Niall Robinson,vice president, global business development at ADVA, a member of TIP and the Voyager initiative, makes the point that since the bulk of the traffic remains within the data centre, the packet optical switch capacity and the switch silicon it uses need not be the latest generation IC.
“Eventually, the packet-optical boxes will migrate to these larger switching chips but with some considerable time lag compared to their introduction inside the data centre,” says Robinson.
The advent of 400-gigabit client-port optics will drive the move to higher-capacity platforms such as the Voyager because it is these larger chips that can support 400-gigabit ports. “Perhaps a Jericho 2 at 9.6-terabit is sufficient compared to a Tomahawk 3 at 12.8-terabit,” says Robinson.
Edgecore Networks, the originator of the Cassini platform, says it too is interested in the Tomahawk 3 for its Cassini platform.
“We have a Tomahawk 3 platform that is sampling now,” says Bill Burger, vice president, business development and marketing, North America at Edgecore Networks, referring to a 12.8Tbps open networking switch that supports 32, 400-gigabit QSFP-DD modules that has been contributed to the Open Compute Project (OCP).
Broadcom’s Sankar highlights the work of the OCP and TIP in promoting disaggregated hardware and software. The initiatives have created a forum for open specifications, increased the number of hardware players and therefore competition while reducing platform-development timescales.

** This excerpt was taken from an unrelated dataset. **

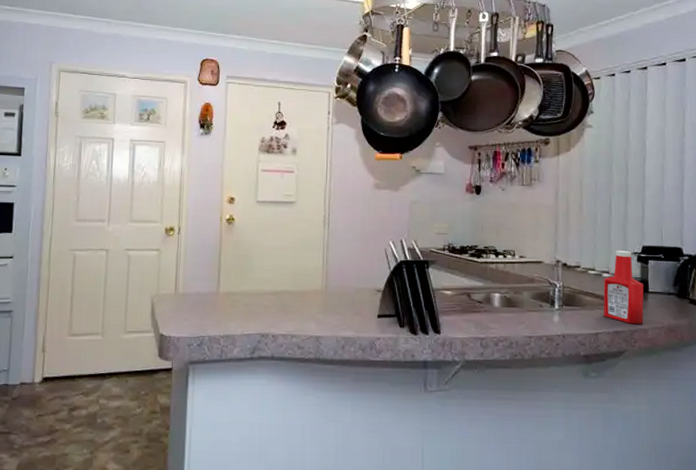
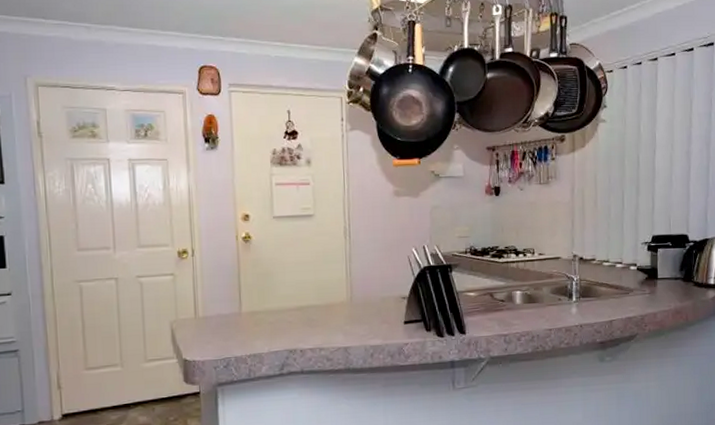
ketchup bottle: present [603,250,644,325] -> none [616,241,654,310]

“There continues to be strong interest in white-box systems and strong signalling to the market to build white-box platforms,” says Sankar.
The issue, however, is the lack of volume deployments to justify the investment made in disaggregated designs.
“The places in the industry where white boxes have taken off continues to be the hyperscalers, and a handful of hyperscalers at that,” says Sankar. “The industry has yet to take up disaggregated networking hardware at the rate at which it is spreading at least the appearance of demand.”
Sankar is looking for the industry to narrow the choice of white-box solutions available and for the emergence of a consumption model for white boxes beyond just several hyperscalers.